Majalah ICT – Jakarta. Untuk melaksanakan ketentuan Pasal 9 ayat 2 Peraturan Menteri Komunikasi dan Informatika nomor 22 Tahun 2011 tentang Penyelenggaraan Penyiaran Televisi Digital Terestrial Penerimaan Tetap Tidak Berbayar (Free To Air), maka pemerintah akan mengeluarkan aturan Tata Cara dan Persyaratan Perizinan Penyelenggaraan Penyiaran Lembaga Penyiaran Penyelenggara Program Siaran (LPPPS) Televisi Digital Terestrial Penerimaan Tetap Tidak Berbayar (Free To Air) dengan Peraturan Menteri.
Dalam beleid ini nantinya, Lembaga penyelenggara penyiaran televisi digital teresterial penerimaan tetap tidak berbayar (free to air) akan terdiri dari Lembaga penyiaran penyelenggara program siaran yang selanjutnya disebut LPPPS (Lembaga Penyiaran Penyelenggara Program Siaran) dan Lembaga Penyiaran Penyelenggara Penyiaran Multipleksing yang selanjutnya disebut LPPPM (Lembaga Penyiaran Penyelenggara Penyiaran Multipleksing).

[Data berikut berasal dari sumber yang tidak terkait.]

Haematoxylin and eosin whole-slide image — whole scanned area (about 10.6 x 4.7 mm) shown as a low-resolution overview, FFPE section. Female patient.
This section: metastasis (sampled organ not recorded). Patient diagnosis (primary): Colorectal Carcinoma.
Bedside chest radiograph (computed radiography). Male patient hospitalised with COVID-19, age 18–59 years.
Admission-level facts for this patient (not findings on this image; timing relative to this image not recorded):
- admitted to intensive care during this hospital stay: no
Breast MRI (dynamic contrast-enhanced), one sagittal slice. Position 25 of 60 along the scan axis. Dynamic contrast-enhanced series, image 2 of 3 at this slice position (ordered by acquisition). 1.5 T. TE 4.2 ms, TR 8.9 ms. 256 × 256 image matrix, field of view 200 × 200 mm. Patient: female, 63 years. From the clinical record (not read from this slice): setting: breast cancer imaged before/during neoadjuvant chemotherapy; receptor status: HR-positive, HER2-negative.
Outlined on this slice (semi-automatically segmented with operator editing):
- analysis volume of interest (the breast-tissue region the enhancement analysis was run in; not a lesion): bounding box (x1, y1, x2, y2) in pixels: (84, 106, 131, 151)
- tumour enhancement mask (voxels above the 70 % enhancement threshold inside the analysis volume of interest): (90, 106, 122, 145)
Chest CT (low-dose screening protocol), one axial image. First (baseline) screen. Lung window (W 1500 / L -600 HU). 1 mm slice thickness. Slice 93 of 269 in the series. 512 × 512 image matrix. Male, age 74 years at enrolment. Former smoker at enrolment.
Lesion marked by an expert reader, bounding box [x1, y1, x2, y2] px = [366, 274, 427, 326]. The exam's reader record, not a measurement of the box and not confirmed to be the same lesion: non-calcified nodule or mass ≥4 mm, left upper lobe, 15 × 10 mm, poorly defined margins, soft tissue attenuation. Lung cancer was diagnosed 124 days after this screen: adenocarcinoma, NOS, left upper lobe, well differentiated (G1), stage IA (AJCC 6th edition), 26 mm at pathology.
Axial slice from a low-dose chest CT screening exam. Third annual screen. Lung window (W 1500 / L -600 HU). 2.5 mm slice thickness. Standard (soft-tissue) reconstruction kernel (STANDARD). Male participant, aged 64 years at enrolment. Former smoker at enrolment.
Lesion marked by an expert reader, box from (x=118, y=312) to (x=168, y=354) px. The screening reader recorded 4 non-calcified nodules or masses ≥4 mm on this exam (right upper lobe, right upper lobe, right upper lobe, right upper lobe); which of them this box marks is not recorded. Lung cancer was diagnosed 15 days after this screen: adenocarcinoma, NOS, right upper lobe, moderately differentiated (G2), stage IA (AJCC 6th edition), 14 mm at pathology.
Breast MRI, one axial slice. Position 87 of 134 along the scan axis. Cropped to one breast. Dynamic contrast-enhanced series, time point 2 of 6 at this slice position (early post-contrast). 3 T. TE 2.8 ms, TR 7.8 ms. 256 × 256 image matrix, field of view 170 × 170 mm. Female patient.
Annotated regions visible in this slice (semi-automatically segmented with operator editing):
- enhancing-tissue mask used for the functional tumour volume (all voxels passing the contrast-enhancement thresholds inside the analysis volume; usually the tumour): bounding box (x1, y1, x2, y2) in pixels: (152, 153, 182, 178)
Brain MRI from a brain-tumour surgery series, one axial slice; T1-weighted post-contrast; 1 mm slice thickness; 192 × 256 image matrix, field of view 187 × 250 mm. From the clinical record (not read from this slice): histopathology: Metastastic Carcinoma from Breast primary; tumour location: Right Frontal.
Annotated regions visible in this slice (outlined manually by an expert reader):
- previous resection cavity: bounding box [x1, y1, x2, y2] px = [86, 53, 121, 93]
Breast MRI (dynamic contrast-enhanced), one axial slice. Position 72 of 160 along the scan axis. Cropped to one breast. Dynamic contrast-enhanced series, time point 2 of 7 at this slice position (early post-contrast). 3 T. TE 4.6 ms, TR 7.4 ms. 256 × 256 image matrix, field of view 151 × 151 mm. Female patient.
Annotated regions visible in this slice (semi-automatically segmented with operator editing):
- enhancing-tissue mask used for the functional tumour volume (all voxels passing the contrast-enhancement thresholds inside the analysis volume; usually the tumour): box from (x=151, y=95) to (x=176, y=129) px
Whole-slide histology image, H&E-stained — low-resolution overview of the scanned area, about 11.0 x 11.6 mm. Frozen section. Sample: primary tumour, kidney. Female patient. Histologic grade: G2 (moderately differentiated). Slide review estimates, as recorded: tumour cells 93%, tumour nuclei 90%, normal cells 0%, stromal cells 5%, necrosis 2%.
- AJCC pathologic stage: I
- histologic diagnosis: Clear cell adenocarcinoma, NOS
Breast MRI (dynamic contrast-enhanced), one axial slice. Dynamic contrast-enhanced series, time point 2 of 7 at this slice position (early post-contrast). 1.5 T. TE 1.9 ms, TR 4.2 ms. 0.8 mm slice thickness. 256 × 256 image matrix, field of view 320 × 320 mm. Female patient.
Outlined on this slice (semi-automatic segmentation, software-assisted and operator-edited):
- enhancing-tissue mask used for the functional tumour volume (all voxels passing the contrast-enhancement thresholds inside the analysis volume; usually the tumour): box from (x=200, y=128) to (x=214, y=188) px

LPPS merupakan lembaga yang menyelenggarakan penyiaran televisi digital terestrial penerimaan tetap tidak berbayar (free to air), yang mengelola program siaran untuk dipancarluaskan kepada masyarakat di suatu wilayah layanan siaran melalui saluran siaran atau slot dalam kanal frekuensi radio, sementara LPPPM menyalurkan program siaran dari beberapa LPPPS.
LPPPS akan terdiri dari Lembaga Penyiaran Publik TVRI, Lembaga Penyiaran Publik Lokal, Lembaga Penyiaran Swasta dan Lembaga Penyiaran Komunitas. Pendirian Lembaga Penyiaran-Lembaga Penyiaran tersebut harus sesuai dengan ketentuan peraturan perundang-undangan yang mengatur tentang tata cara pendirian Lembaga Penyiaran.
LPPPS dalam menyelenggarakan penyiaran wajib memperoleh IPP dari Menteri. Adapun Tata cara perizinan penyelenggaraan penyiaran sebagai LPPPS sesuai dengan ketentuan yang mengatur tentang tata cara perizinan Lembaga Penyiaran berdasarkan Peraturan Menteri Nomor 22 tahun 2011 tentang Penyelenggaraan Penyiaran Televisi Digital Terestrial Penerimaan Tetap Tidak Berbayar ( Free To Air ).
LPPS berkewajiban membayar biaya Izin Penyelenggaraan Penyiaran sesuai dengan ketentuan. Biaya sewa saluran siaran atau slot program siaran yang dibayarkan oleh LPPPS kepada LPPPM sudah termasuk biaya hak penggunaan frekuensi.
Terkait aturan ini, jelas bahwa pemerintah tetap akan maju dengan program digitalisasi TV meski pihak DPR masih setengah hati menyetujui dan lebih memilih menunggu revisi UU No. 32/2002. Dan RPM ini sebenarnya merupakan pengaturan-pengaturan baru yang tidak diatur dalam UU Penyiaran tersebut, karena UU bicara penyiaran yang bersifat analog dan broadcast.
Bagi industri sesungguhnya, makin cepat proses digitalisasi, akan makin baik karena frekuensi yang tidak terpakai dapat dialokasikan pemanfaatannya bagi perkembangan industri telekomunikasi yang saat ini sedang mengalami krisis frekuensi, untuk memenuhi kebutuhan dan kualitas layanan data broadband serta perkembangan teknologi baru yang haus akan bandwidth, seperti teknologi Long Term Evolution. Sebab saat ini, selain kandidat di 1800 MHz dengan refarming, LTE dialokasikan di 700 MHz. Di 2,3 GHz bisa dipakai, tapi TD-LTE.